**PAGE TEXT:**
────────
# cold food in the day??



## jamiedilk (Jul 6, 2010)

right for the last 4 weeks i have been bulking but im getting sick of eating cold veg and meat who can help me out, what can i eat?? i cant cook in the day cos im out on the road all the time?


----------



## Milky (Nov 30, 2008)

What do you do mate ?


----------



## jamiedilk (Jul 6, 2010)

im a street lighting electrician so im always out on the road i just had cold steak and veg lol any ideas??


----------



## jamiedilk (Jul 6, 2010)

by the way i have put on a stone in the 4 weeks im nearly 14 stone lol


----------



## Milky (Nov 30, 2008)

have you considered a flask with big soups in ?

Also if you have room in your motor there are plenty of cheap stoves out there you could warm stuff up on.

Just a couple of thoughts.


----------



## jamiedilk (Jul 6, 2010)
────────
**PROMPT A:**
In the forum thread, what job does jamiedilk say he has?

[Pixel coordinate tracking data]
────────
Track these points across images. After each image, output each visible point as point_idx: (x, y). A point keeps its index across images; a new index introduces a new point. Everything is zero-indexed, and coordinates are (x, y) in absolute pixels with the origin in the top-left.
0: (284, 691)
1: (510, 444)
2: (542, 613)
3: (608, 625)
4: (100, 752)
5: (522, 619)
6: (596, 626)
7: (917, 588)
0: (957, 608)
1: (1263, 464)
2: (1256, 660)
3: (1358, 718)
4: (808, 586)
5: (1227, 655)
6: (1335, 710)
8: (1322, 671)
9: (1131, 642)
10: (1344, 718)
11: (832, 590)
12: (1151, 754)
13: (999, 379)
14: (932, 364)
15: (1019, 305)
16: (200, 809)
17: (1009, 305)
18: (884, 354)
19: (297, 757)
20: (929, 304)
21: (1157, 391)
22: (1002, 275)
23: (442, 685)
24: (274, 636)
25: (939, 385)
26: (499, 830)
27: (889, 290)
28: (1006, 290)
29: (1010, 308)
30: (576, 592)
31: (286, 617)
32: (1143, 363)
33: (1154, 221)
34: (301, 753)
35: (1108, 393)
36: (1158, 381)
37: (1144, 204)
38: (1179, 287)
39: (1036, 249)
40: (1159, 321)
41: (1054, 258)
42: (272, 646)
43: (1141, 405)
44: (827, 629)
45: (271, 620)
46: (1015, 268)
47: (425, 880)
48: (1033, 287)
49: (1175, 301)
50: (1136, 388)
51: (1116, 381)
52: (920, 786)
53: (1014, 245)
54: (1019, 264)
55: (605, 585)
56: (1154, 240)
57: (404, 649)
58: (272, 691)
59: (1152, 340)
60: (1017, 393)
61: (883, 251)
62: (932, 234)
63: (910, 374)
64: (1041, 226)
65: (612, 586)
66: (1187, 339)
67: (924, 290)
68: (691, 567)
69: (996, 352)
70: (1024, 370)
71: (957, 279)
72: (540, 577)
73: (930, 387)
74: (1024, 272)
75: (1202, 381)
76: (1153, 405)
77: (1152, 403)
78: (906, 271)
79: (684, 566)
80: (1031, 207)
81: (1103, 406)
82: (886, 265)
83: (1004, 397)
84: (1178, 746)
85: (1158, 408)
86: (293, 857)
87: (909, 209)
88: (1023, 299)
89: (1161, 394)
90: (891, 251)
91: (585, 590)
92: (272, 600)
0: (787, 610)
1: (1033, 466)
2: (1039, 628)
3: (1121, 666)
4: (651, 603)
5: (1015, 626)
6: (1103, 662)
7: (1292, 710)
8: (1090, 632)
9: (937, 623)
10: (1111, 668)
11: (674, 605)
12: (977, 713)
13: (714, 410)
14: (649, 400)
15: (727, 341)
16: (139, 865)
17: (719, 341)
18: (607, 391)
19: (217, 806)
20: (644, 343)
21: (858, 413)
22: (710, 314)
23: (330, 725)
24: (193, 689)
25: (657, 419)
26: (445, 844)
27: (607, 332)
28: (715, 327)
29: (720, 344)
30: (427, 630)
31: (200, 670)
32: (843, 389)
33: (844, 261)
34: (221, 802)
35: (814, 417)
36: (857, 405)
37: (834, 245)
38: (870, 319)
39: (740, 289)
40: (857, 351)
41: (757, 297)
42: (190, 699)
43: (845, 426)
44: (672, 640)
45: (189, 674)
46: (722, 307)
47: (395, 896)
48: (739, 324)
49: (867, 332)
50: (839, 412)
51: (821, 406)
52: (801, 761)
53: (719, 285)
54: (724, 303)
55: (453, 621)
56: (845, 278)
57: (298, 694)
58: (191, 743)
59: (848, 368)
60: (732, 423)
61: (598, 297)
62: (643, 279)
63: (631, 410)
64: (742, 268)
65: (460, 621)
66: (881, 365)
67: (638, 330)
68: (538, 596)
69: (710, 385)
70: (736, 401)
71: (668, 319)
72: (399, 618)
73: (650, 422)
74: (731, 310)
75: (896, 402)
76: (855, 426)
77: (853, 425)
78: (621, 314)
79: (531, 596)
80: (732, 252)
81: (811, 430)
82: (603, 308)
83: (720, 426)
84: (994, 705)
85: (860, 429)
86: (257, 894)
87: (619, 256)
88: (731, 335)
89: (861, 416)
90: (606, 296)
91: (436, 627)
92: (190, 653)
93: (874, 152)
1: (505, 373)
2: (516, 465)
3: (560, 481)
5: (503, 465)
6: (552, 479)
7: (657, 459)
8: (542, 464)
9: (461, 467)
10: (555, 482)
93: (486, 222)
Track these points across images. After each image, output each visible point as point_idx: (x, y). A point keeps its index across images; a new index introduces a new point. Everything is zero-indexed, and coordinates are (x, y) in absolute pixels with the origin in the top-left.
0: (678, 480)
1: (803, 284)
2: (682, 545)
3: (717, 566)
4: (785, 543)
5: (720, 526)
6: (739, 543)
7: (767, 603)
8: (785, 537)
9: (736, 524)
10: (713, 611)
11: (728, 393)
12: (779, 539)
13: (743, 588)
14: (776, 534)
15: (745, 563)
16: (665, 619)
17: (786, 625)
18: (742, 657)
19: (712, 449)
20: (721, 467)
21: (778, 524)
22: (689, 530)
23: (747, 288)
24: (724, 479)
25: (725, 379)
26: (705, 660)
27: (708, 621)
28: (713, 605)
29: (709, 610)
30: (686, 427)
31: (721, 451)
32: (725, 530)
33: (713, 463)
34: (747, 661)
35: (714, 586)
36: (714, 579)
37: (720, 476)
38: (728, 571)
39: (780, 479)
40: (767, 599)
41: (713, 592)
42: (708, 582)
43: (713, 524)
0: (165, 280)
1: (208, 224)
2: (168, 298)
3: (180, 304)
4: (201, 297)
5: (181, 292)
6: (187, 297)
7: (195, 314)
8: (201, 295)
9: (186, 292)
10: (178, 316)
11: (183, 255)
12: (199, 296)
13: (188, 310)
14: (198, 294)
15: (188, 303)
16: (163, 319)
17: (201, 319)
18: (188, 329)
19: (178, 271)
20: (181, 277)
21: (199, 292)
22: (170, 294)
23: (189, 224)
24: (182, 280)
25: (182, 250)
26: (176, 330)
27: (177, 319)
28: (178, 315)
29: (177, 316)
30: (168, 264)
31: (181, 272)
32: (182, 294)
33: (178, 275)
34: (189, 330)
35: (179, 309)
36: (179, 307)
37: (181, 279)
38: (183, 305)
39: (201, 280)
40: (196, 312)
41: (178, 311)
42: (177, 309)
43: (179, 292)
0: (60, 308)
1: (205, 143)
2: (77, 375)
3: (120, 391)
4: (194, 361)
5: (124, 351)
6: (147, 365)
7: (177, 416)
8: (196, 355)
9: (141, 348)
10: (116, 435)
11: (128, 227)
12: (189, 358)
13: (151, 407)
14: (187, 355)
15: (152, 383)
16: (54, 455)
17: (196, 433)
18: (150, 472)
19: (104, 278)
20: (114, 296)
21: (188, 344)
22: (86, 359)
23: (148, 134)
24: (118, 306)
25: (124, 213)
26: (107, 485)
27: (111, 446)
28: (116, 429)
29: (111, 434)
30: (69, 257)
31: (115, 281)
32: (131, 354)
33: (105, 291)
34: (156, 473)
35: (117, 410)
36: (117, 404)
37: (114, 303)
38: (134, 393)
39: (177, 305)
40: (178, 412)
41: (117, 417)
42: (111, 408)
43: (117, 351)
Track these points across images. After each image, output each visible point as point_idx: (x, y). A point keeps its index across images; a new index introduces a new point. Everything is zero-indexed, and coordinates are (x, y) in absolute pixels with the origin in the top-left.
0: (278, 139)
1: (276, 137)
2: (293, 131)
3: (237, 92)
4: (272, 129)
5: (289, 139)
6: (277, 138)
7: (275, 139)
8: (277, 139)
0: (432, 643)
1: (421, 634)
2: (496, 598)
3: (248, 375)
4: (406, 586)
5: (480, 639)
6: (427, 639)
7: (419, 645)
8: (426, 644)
────────
**PROMPT B:**
Put the rows from the line with "8: (1322, 671)" up to and including the line with "50: (839, 412)" into a Markdown table with two columns, Number and Line. Give each line its own numbered table row and leave out blank lines.

**WORKED SOLUTION A:**
He is a street lighting electrician.

**WORKED SOLUTION B:**
| Number | Line |
|---|---|
| 1 | 8: (1322, 671) |
| 2 | 9: (1131, 642) |
| 3 | 10: (1344, 718) |
| 4 | 11: (832, 590) |
| 5 | 12: (1151, 754) |
| 6 | 13: (999, 379) |
| 7 | 14: (932, 364) |
| 8 | 15: (1019, 305) |
| 9 | 16: (200, 809) |
| 10 | 17: (1009, 305) |
| 11 | 18: (884, 354) |
| 12 | 19: (297, 757) |
| 13 | 20: (929, 304) |
| 14 | 21: (1157, 391) |
| 15 | 22: (1002, 275) |
| 16 | 23: (442, 685) |
| 17 | 24: (274, 636) |
| 18 | 25: (939, 385) |
| 19 | 26: (499, 830) |
| 20 | 27: (889, 290) |
| 21 | 28: (1006, 290) |
| 22 | 29: (1010, 308) |
| 23 | 30: (576, 592) |
| 24 | 31: (286, 617) |
| 25 | 32: (1143, 363) |
| 26 | 33: (1154, 221) |
| 27 | 34: (301, 753) |
| 28 | 35: (1108, 393) |
| 29 | 36: (1158, 381) |
| 30 | 37: (1144, 204) |
| 31 | 38: (1179, 287) |
| 32 | 39: (1036, 249) |
| 33 | 40: (1159, 321) |
| 34 | 41: (1054, 258) |
| 35 | 42: (272, 646) |
| 36 | 43: (1141, 405) |
| 37 | 44: (827, 629) |
| 38 | 45: (271, 620) |
| 39 | 46: (1015, 268) |
| 40 | 47: (425, 880) |
| 41 | 48: (1033, 287) |
| 42 | 49: (1175, 301) |
| 43 | 50: (1136, 388) |
| 44 | 51: (1116, 381) |
| 45 | 52: (920, 786) |
| 46 | 53: (1014, 245) |
| 47 | 54: (1019, 264) |
| 48 | 55: (605, 585) |
| 49 | 56: (1154, 240) |
| 50 | 57: (404, 649) |
| 51 | 58: (272, 691) |
| 52 | 59: (1152, 340) |
| 53 | 60: (1017, 393) |
| 54 | 61: (883, 251) |
| 55 | 62: (932, 234) |
| 56 | 63: (910, 374) |
| 57 | 64: (1041, 226) |
| 58 | 65: (612, 586) |
| 59 | 66: (1187, 339) |
| 60 | 67: (924, 290) |
| 61 | 68: (691, 567) |
| 62 | 69: (996, 352) |
| 63 | 70: (1024, 370) |
| 64 | 71: (957, 279) |
| 65 | 72: (540, 577) |
| 66 | 73: (930, 387) |
| 67 | 74: (1024, 272) |
| 68 | 75: (1202, 381) |
| 69 | 76: (1153, 405) |
| 70 | 77: (1152, 403) |
| 71 | 78: (906, 271) |
| 72 | 79: (684, 566) |
| 73 | 80: (1031, 207) |
| 74 | 81: (1103, 406) |
| 75 | 82: (886, 265) |
| 76 | 83: (1004, 397) |
| 77 | 84: (1178, 746) |
| 78 | 85: (1158, 408) |
| 79 | 86: (293, 857) |
| 80 | 87: (909, 209) |
| 81 | 88: (1023, 299) |
| 82 | 89: (1161, 394) |
| 83 | 90: (891, 251) |
| 84 | 91: (585, 590) |
| 85 | 92: (272, 600) |
| 86 | 0: (787, 610) |
| 87 | 1: (1033, 466) |
| 88 | 2: (1039, 628) |
| 89 | 3: (1121, 666) |
| 90 | 4: (651, 603) |
| 91 | 5: (1015, 626) |
| 92 | 6: (1103, 662) |
| 93 | 7: (1292, 710) |
| 94 | 8: (1090, 632) |
| 95 | 9: (937, 623) |
| 96 | 10: (1111, 668) |
| 97 | 11: (674, 605) |
| 98 | 12: (977, 713) |
| 99 | 13: (714, 410) |
| 100 | 14: (649, 400) |
| 101 | 15: (727, 341) |
| 102 | 16: (139, 865) |
| 103 | 17: (719, 341) |
| 104 | 18: (607, 391) |
| 105 | 19: (217, 806) |
| 106 | 20: (644, 343) |
| 107 | 21: (858, 413) |
| 108 | 22: (710, 314) |
| 109 | 23: (330, 725) |
| 110 | 24: (193, 689) |
| 111 | 25: (657, 419) |
| 112 | 26: (445, 844) |
| 113 | 27: (607, 332) |
| 114 | 28: (715, 327) |
| 115 | 29: (720, 344) |
| 116 | 30: (427, 630) |
| 117 | 31: (200, 670) |
| 118 | 32: (843, 389) |
| 119 | 33: (844, 261) |
| 120 | 34: (221, 802) |
| 121 | 35: (814, 417) |
| 122 | 36: (857, 405) |
| 123 | 37: (834, 245) |
| 124 | 38: (870, 319) |
| 125 | 39: (740, 289) |
| 126 | 40: (857, 351) |
| 127 | 41: (757, 297) |
| 128 | 42: (190, 699) |
| 129 | 43: (845, 426) |
| 130 | 44: (672, 640) |
| 131 | 45: (189, 674) |
| 132 | 46: (722, 307) |
| 133 | 47: (395, 896) |
| 134 | 48: (739, 324) |
| 135 | 49: (867, 332) |
| 136 | 50: (839, 412) |